On peut rêver à ce qui se serait passé si Saladin avait été tué en 1177. Son empire se serait probablement disloqué, comme cela s’est produit après sa mort en 1193. L’émiettement aurait été même sans doute encore plus important, car l’emprise de la famille de Saladin était en 1177 encore mal assurée et les anciennes familles régnantes à l’affût pour récupérer leurs biens. Devant l’anarchie musulmane, les croisés auraient sans doute pu conserver Jérusalem et la catastrophe d’Hattin facilement évitée.
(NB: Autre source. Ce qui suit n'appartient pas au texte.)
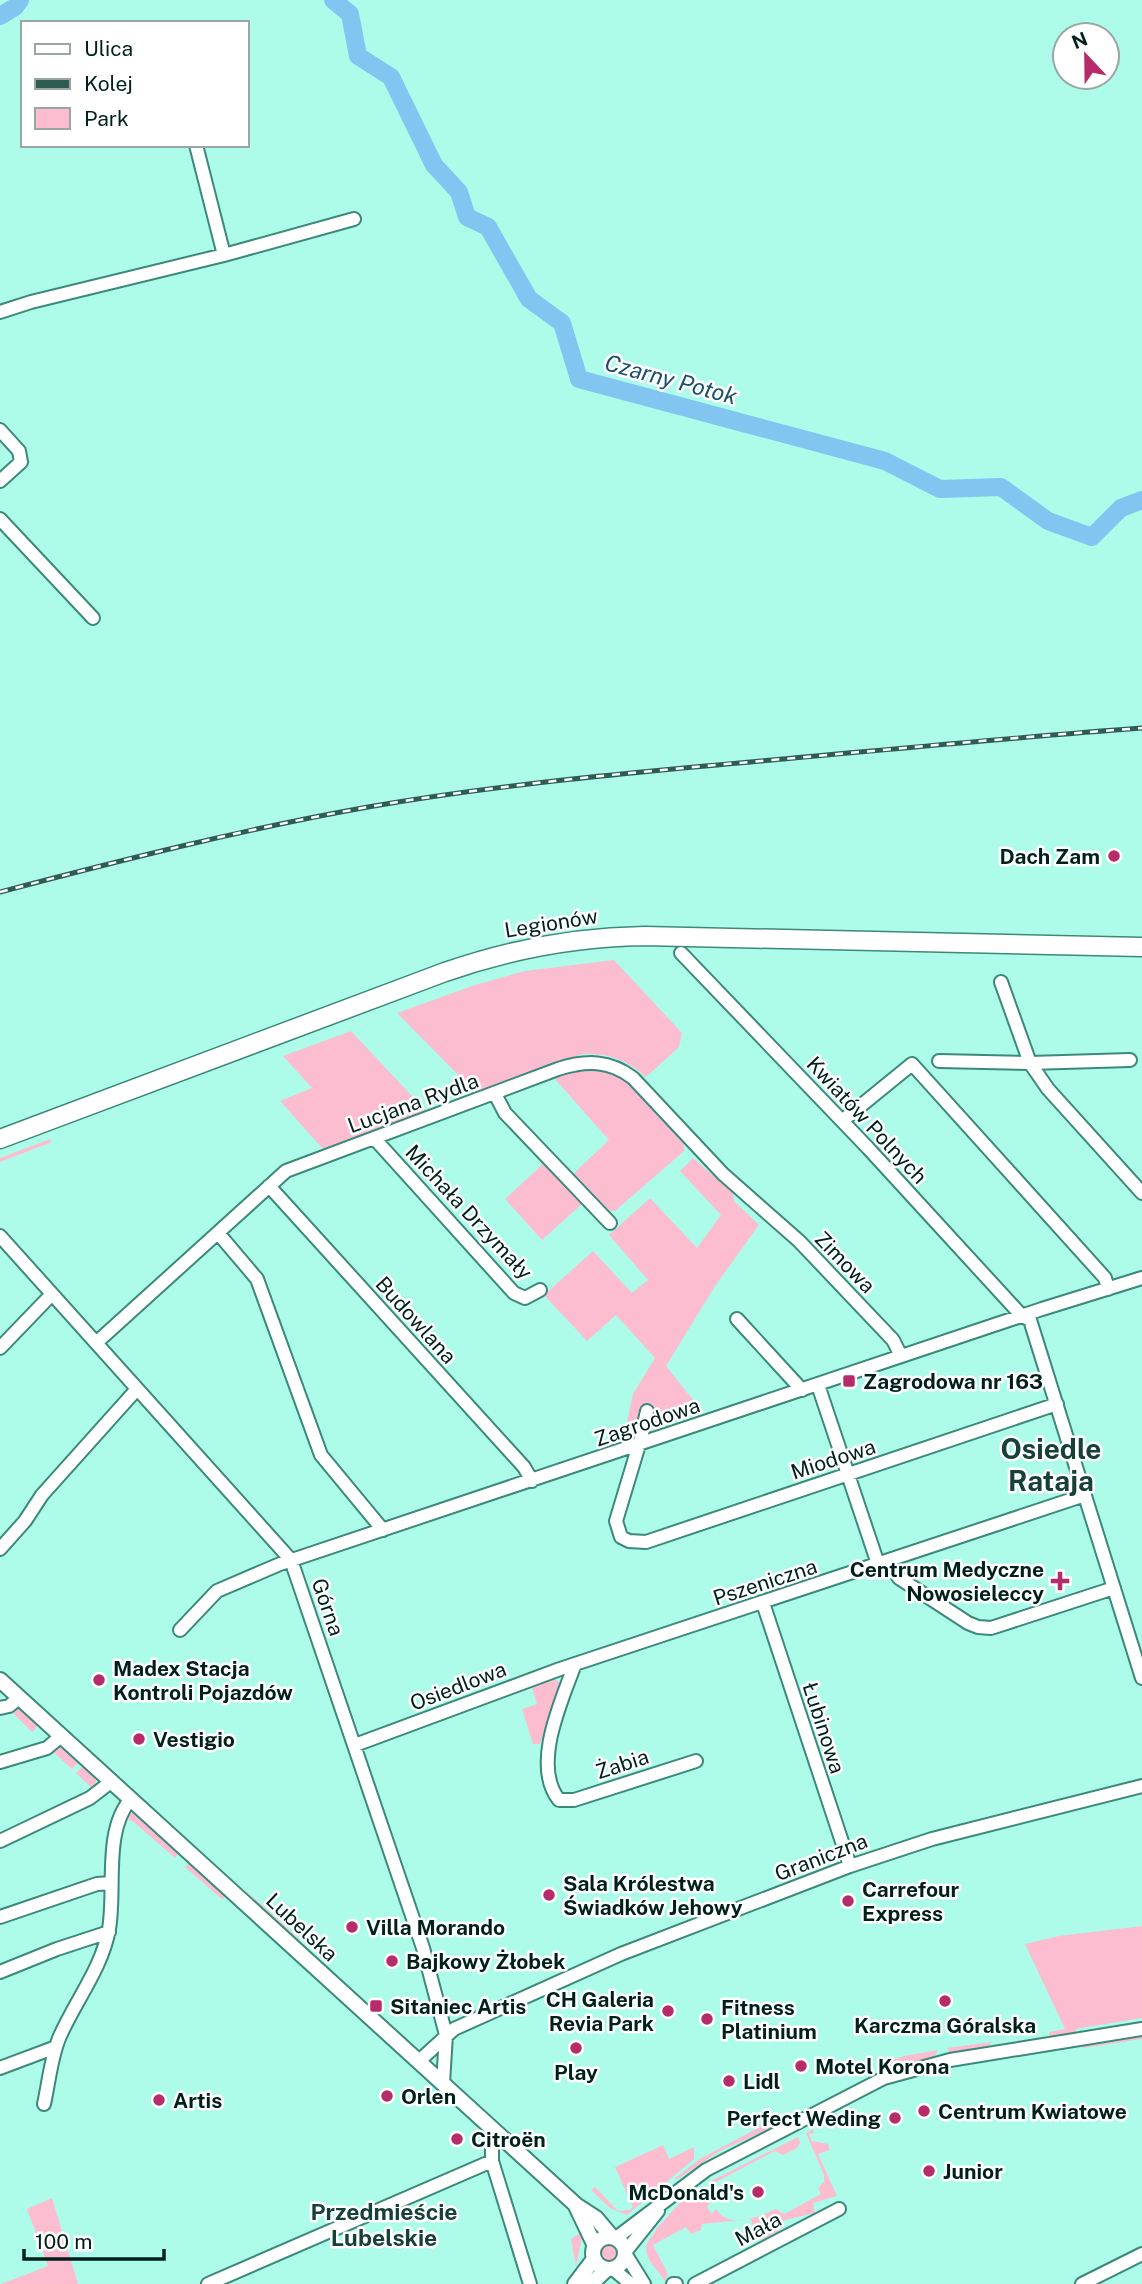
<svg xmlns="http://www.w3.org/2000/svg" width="1142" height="2284" viewBox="0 0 1142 2284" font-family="'Public Sans',sans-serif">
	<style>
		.green { fill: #fdbdd1 }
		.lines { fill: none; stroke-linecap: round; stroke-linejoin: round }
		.river { stroke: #81c5f0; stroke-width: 18 }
		.minor-casing { stroke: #3c897a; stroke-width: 16 }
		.major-casing { stroke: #3c897a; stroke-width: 18 }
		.highway-casing { stroke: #3c897a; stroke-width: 21 }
		.minor { stroke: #fff; stroke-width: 12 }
		.major { stroke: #fff; stroke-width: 14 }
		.highway { stroke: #fff; stroke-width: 18 }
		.rail-casing { stroke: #2e5b52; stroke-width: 5 }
		.rail { stroke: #fff; stroke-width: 2.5; stroke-dasharray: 8; stroke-linecap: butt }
		.poi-dot { fill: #b62c6b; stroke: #fff; stroke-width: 2.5 }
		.labels { text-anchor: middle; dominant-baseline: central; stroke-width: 5; stroke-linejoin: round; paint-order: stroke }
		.poi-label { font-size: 21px; font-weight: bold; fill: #00211b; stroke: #fff; text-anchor: start }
		.street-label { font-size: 21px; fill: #00211b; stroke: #fff }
		.water-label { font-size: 23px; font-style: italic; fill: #1c4f6d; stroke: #fff }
		.neighbourhood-label { font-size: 23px; font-weight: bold; fill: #174038; stroke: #fff }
		.district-label { font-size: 28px; font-weight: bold; fill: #174038; stroke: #fff }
	</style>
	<rect width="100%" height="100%" fill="#adfbe9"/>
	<path class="green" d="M614,960L682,1033L679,1047L646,1077C627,1060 609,1053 583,1054L475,1092L397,1013L475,985L525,971Z
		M351,1031L426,1111L323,1149L280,1101L312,1088L283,1056Z
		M599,1068L625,1078L684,1140V1151L615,1211H607L573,1174L609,1140L554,1078L583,1069Z
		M50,1139L52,1142L0,1162V1158Z
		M693,1158L733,1193L734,1201L759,1225L715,1286L666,1366L702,1411L623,1440L633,1394L655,1358L616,1315L587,1341L544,1295L593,1251L632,1293L648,1280L609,1235L650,1198L697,1248L721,1215L680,1171Z
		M544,1163L582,1204L542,1240L505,1199Z
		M555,1679L561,1684L540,1744H533L522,1709L537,1704L532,1688Z
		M18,1707L36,1724L37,1727L32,1732L10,1710Z
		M56,1747H61L79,1762L72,1769L51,1750Z
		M83,1766L96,1780L94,1790L76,1773Z
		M128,1812L137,1814L179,1853L175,1858L135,1823L124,1817Z
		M189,1863L225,1894L223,1900L185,1867Z
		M240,1885L300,1940L293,1938Z
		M1142,1926V2018L1076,2029V2034L1050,2038L1049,2032L1065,2029L1025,1944L1059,1936Z
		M1142,2036V2039L1083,2048V2045Z
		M992,2042L987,2048L954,2054L950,2053L947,2048Z
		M938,2050L934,2057L885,2072L882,2064L904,2056Z
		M773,2120L776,2126L720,2151L678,2179H674L700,2159Z
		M813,2129L814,2133L809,2134L812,2141L828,2144L830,2150L818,2154L837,2196L813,2203L815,2213L781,2221L778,2216L779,2231L761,2240L750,2219L702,2224L701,2230L691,2234L686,2227L653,2245L668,2274L665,2281C659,2270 642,2258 647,2244C649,2238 654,2236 656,2229L688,2194L705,2186L714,2195L707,2207L712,2214L716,2209C729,2230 759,2217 776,2209L784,2214L821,2194L818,2188L824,2182V2175L806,2133Z
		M798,2137L800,2143L797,2148L783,2155L775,2151L712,2184L711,2181Z
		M663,2145L669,2159L694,2147V2159L627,2215L610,2208L591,2190L595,2187L618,2211L630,2210L633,2207L615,2167Z
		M52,2198L78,2284H1L48,2266L27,2209Z
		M583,2231L576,2267L571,2239Z
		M601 2252a9 9 0 1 1 18 0a9 9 0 1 1-18 0Z"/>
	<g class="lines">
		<path class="river" d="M333,0L350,14L358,56L391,77L434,165L459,192L467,217L488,227L529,299L562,323L579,379L885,461L940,489L1001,487L1048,521L1092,537L1121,508L1142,500
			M0,16L15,7L20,0"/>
		<g class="minor-casing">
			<path id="minor" d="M196,145L224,255
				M0,312L31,302L224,255L354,219
				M0,430L19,451L21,462L0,481
				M0,519L93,618
				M681,953L868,1148L1022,1316L1030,1320L1142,1678
				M1001,982L1030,1063L1048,1089L1142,1193
				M939,1061L1030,1063L1130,1060
				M495,1094L505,1113L610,1223
				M842,1121L912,1064L1105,1278L1108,1289
				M374,1138L514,1293L525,1298L540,1290
				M269,1186L524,1467L532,1481
				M218,1233L257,1279L321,1455L383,1530
				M0,1236L291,1560L423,1948L446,2035L443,2083
				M737,1319L802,1390
				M96,1343L286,1171L558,1069C586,1060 610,1060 633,1078L723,1174L799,1241L893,1340L901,1356
				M0,1348L52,1294
				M818,1385L878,1564
				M647,1411L641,1438L616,1521L621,1537L629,1541L646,1542L1057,1404
				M0,1549L25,1521L42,1495L137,1389
				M887,1561L899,1578L968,1623L978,1627L991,1628L1114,1588
				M763,1603L850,1866
				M180,1630L217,1591L280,1564L1042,1309L1142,1278
				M575,1664C562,1700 531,1765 559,1800H574L696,1761
				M0,1708L9,1706L19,1698
				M355,1745L560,1669L1085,1495
				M0,1762L47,1748L61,1736
				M0,1841L90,1798L112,1781
				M0,1917L97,1884L111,1883
				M0,1972L57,1949L109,1932
				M419,2061L454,2029L621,1954L850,1866L932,1839L1142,1786
				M0,2068L56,2047
				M44,2104C49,2082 51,2056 60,2036C76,2000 102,1968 109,1929C116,1890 103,1830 131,1799
				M498,2133L492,2145V2161L530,2284
				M616,2238L706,2170L884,2078L950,2060L1142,2029
				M626,2251L658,2211
				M626,2255L644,2284
				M613,2269L631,2284
				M208,2284L492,2161
				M673,2284H676
				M695,2284L839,2209
				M1082,2284L1142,2254"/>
		</g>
		<g class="major-casing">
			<path id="major" d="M0,1680L576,2205L596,2218L612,2237
				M576,2206L595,2246
				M593 2253a16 16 0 1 1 32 0a16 16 0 1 1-32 0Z
				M575,2284L594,2259
				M591,2284L607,2269"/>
		</g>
		<g class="highway-casing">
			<path id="highway" d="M0,1139L445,972C511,949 574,937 644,936L1142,947"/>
		</g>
		<use href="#minor" class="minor"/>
		<use href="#major" class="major"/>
		<use href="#highway" class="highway"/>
		<g class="rail-casing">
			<path id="rail" d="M0,892C122,860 244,829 368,807C501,784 637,772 772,760C895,749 1018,737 1142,728"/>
		</g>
		<use href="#rail" class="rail"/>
	</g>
	<g class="poi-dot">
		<circle cx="1114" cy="856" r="7"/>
		<rect x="842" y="1374" width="14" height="14" rx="3.5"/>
		<path d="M1056.5 1570.5h7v7h7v7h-7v7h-7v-7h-7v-7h7z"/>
		<circle cx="99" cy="1680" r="7"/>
		<circle cx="139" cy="1739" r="7"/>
		<circle cx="549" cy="1895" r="7"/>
		<circle cx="848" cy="1901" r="7"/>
		<circle cx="352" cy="1927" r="7"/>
		<circle cx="392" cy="1961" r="7"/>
		<circle cx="945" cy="2001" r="7"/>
		<rect x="369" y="1999" width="14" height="14" rx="3.5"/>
		<circle cx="668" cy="2011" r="7"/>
		<circle cx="707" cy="2019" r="7"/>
		<circle cx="576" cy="2048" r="7"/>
		<circle cx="801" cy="2066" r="7"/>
		<circle cx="729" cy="2081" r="7"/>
		<circle cx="387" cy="2096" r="7"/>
		<circle cx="159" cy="2100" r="7"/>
		<circle cx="924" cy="2111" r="7"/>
		<circle cx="895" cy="2118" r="7"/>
		<circle cx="457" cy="2139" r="7"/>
		<circle cx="929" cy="2171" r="7"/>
		<circle cx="758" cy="2192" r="7"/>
	</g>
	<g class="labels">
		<g class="poi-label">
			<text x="1100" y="856" text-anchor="end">Dach Zam</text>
			<text x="863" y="1381">Zagrodowa nr 163</text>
			<text x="1044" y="1569" text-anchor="end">Centrum Medyczne<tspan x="1044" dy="24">Nowosieleccy</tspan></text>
			<text x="113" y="1668">Madex Stacja<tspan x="113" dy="24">Kontroli Pojazdów</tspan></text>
			<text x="153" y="1739">Vestigio</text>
			<text x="563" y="1883">Sala Królestwa<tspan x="563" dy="24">Świadków Jehowy</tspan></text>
			<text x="862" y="1889">Carrefour<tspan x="862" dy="24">Express</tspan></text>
			<text x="366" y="1927">Villa Morando</text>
			<text x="406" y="1961">Bajkowy Żłobek</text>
			<text x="654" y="1999" text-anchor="end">CH Galeria<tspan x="654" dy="24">Revia Park</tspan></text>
			<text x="390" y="2006">Sitaniec Artis</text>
			<text x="721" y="2007">Fitness<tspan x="721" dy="24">Platinium</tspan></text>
			<text x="945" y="2025" text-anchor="middle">Karczma Góralska</text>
			<text x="815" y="2066">Motel Korona</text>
			<text x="576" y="2072" text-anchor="middle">Play</text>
			<text x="743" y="2081">Lidl</text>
			<text x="401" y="2096">Orlen</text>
			<text x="173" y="2100">Artis</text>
			<text x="938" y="2111">Centrum Kwiatowe</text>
			<text x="881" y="2118" text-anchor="end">Perfect Weding</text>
			<text x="471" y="2139">Citroën</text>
			<text x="943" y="2171">Junior</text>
			<text x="744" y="2192" text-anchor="end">McDonald's</text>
		</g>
		<g class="street-label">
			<text transform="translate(551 923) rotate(-9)">Legionów</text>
			<text transform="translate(413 1103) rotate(-20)">Lucjana Rydla</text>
			<text transform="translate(867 1120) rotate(47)">Kwiatów Polnych</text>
			<text transform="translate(469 1212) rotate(47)">Michała Drzymały</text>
			<text transform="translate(845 1262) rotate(46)">Zimowa</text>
			<text transform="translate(416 1320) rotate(48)">Budowlana</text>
			<text transform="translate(647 1422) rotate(-19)">Zagrodowa</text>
			<text transform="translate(833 1459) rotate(-18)">Miodowa</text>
			<text transform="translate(765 1582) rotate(-18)">Pszeniczna</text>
			<text transform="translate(328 1607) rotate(71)">Górna</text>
			<text transform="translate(458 1686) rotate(-21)">Osiedlowa</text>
			<text transform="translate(824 1728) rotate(72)">Łubinowa</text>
			<text transform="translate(622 1764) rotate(-18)">Żabia</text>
			<text transform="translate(821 1857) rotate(-21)">Graniczna</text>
			<text transform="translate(302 1927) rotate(43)">Lubelska</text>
			<text transform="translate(758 2229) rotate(-28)">Mała</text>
		</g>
		<g class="water-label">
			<text transform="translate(671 379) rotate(15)">Czarny Potok</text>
		</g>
		<g class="neighbourhood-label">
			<text x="384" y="2211">Przedmieście<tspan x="384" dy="26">Lubelskie</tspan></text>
		</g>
		<g class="district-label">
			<text x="1051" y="1448">Osiedle<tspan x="1051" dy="32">Rataja</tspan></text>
		</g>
	</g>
	<rect x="21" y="21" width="228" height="126" fill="#ffffff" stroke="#99a6a4" stroke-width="2"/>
	<rect x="35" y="44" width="35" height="10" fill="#ffffff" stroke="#99a6a4" stroke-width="2"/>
	<text x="84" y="56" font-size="21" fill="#00211b">Ulica</text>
	<rect x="35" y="79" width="35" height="10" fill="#2e5b52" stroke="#99a6a4" stroke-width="2"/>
	<text x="84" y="91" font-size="21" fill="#00211b">Kolej</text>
	<rect x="35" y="108" width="35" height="21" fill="#fdbdd1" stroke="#99a6a4" stroke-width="2"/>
	<text x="84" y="126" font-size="21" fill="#00211b">Park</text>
	<g transform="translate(1086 56) rotate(338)"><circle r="33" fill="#ffffff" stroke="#99a6a4" stroke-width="2"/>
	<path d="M0-5L12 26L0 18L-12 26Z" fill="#b62c6b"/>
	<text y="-10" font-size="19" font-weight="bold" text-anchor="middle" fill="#00211b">N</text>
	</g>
	<path d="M24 2249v10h140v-10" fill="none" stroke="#00211b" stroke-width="3.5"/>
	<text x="35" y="2249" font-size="21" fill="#00211b" stroke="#ffffff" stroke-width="5" paint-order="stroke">100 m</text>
</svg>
Une croisade d’envergure comme celle conduite par Richard Cœur de Lion et Philippe Auguste avait de grandes chances néanmoins de se produire, vu le contexte de l’époque. Elle se serait peut-être emparée de l’Égypte, terre à majorité chrétienne (Copte), ce qui aurait définitivement assuré la survie des États croisés. La prochaine crise se serait produite avec l’irruption des Mongols en 1268 ; ils ont alors conquis l’Iran et l’Irak musulmans. Les Mongols étaient à l’époque dirigés par des généraux nestoriens et étaient par principe favorables à une alliance avec les croisés. La poussée mongole se serait sans doute dirigée contre les Turcs, qu’ils auraient anéantis, sauvant de ce fait Byzance. L’Empire ottoman n’aurait jamais existé.
Avec des si, on mettrait Paris en bouteille, dit-on souvent avec justesse. Néanmoins si Saladin était mort en 1177 à Montgisard, l’histoire du monde aurait été considérablement changée et l’Islam ne serait plus en 2019 aussi puissant qu’actuellement. Le destin de l’Occident aurait probablement basculé.